# Отрывок

----

Это не только продолжение чеховской темы труда из «Трех сестер», не только продолжение опять-таки чеховской темы единства прошлого, настоящего и будущего человечества, но и предвосхищение того, о чем много позже говорил В. И. Вернадский в связи с концепцией ноосферы, в которой человечество также рассматривалось как единое целое.

В 1905 году воспринять такие идеи могли весьма немногие. Вот почему тогдашние исполнители «Детей солнца», равно как и зрители, отнеслись к горьковской пьесе достаточно сдержанно.

Рамки этой публикации не позволяют нам дать сколько-нибудь развернутую характеристику еще одной пьесы Горького, «Варвары», которая была написана сразу после «Детей Солнца», летом 1905 года. Умолчать о ней, однако, нельзя, ибо речь в пьесе идет также об интеллигенции, как выразителе и носителе не только плодов научно-технического прогресса, но и порождаемой этим прогрессом новой морали. Вернее — о том, во что превращается образованный человек, от моральных основ освобожденный. «Для меня знания ценнее нравственности», — заявляет в начале второго акта пьесы один из главных героев «Варваров», инженер Егор Черкун. А в финале пьесы кончает жизнь самоубийством обманутая им женщина, которая его полюбила и которая оказалась для него лишь игрушкой. Варварами в пьесе являются не только жители глухого провинциального городка, куда прокладывается железная дорога, но и те, кто ее прокладывает — образованные столичные инженеры, притом варварами в своем роде изощренными в силу образованности и приобщенности к достижениям и благам цивилизации. Достаточно вспомнить, например, такое откровение инженера Цыганова из третьего акта пьесы, спаивающего провинциальную молодежь: «Приятно, знаете, немножко развратить этих двух поросят… может быть, порок сделает их более похожими на людей… а?»

----

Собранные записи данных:
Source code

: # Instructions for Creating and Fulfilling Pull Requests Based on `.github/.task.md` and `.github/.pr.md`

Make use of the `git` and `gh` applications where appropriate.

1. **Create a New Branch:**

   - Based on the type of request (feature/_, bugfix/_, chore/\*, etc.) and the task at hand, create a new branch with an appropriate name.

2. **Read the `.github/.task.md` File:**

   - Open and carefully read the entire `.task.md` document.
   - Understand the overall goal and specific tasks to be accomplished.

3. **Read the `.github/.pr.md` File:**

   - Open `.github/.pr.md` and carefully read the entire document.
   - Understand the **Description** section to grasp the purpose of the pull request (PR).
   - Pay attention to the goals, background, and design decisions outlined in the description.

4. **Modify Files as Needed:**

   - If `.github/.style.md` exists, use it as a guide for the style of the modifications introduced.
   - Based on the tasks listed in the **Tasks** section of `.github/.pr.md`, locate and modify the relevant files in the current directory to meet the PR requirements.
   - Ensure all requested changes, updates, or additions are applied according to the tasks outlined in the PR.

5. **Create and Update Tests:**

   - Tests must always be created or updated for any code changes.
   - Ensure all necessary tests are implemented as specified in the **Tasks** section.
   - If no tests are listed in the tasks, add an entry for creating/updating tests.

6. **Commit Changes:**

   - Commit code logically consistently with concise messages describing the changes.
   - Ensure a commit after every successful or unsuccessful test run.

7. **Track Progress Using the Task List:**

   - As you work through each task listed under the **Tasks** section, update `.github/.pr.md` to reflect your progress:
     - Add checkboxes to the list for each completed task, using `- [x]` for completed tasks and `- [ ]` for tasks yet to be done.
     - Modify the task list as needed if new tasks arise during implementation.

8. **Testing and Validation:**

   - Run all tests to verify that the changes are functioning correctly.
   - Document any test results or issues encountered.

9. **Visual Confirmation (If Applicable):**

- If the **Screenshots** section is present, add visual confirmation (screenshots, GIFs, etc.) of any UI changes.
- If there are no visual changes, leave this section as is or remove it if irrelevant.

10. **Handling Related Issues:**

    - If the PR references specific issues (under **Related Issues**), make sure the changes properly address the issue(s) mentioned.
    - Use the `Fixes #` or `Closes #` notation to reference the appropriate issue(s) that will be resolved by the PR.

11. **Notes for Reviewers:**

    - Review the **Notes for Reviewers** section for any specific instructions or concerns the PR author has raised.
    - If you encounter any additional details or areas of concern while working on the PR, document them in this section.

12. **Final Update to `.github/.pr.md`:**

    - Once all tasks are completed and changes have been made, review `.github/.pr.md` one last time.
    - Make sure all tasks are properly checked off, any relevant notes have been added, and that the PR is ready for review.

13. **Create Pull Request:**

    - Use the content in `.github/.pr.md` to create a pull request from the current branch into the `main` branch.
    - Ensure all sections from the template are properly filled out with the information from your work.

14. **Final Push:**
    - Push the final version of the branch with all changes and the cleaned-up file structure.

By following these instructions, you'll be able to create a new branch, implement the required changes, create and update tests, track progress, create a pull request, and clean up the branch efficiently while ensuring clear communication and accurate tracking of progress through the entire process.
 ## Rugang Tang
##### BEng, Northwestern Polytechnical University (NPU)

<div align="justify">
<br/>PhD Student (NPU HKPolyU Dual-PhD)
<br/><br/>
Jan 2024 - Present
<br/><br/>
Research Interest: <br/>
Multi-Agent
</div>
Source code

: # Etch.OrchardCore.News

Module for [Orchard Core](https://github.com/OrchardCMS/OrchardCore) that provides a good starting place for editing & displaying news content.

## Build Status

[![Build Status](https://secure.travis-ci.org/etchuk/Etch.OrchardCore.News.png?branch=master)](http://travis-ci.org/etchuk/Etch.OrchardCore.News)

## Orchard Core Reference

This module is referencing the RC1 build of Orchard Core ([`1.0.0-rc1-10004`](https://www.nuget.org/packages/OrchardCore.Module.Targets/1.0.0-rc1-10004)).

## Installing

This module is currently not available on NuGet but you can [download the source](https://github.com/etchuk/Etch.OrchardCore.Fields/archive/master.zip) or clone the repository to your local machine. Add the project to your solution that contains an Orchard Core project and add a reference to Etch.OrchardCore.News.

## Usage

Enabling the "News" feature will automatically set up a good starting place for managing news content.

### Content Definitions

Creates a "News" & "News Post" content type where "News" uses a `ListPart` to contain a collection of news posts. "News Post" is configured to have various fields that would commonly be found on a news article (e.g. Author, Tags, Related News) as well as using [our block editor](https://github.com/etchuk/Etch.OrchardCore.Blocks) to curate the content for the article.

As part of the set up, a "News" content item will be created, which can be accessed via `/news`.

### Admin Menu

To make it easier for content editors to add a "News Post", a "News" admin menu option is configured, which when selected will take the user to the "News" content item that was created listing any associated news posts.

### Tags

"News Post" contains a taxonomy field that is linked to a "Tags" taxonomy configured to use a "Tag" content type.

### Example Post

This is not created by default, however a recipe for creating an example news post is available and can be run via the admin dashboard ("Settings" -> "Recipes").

----

# Задание
Подхватите текст о пьесах Горького и допишите его дальше, начав сразу после последнего предложения.

# Ответ
Человек, свободный от моральных устоев, страшен для общества — особенно будучи образованным. В этом смысле «Варвары» воспринимаются как пьеса-предупреждение, в высшей степени актуальное для нас, сегодняшних, с учетом современных достижений научно-технического прогресса.

В заключение отметим следующее. То, что в пьесах Горького в числе ведущих тем была тема познания мира — самоочевидно. Принципиально, однако, то, что образ мыслей литератора и ученого по поводу этой проблематики также может быть схожим. Так, в пятой главе книги выдающегося физика ХХ века Ричарда Фейнмана «Характер физических законов», озаглавленной «Различие прошлого и будущего», по сути, говорится о том же, о чем идет речь в названных пьесах, — об «иерархической лестнице» понятий. «Какой же конец этой лестницы ближе к богу, если мне будет позволена религиозная метафора. Красота и надежда — или основные законы? Мне, конечно, кажется, что для нас важнее всего понять внутреннее структурное единство мира; что все науки, да и не только науки, любые интеллектуальные усилия направлены на понимание взаимосвязей между явлениями, стоящими на разных ступенях нашей иерархической лестницы, на то, чтобы найти связь между красотой и историей, историей и человеческой психологией, психологией и механизмом мозга, мозгом и нервными импульсами, нервными импульсами и химией, и так далее, как вверх, так и вниз. Сегодня мы еще не можем (и что толку притворяться, будто это не так) провести непрерывную линию от одного конца до другого, ибо мы лишь вчера увидели существование такой иерархии».

Николай Барабанов – преподаватель, лектор,
журналист, исследующий взаимодействие гуманитарной
и естественнонаучной ипостасей культуры.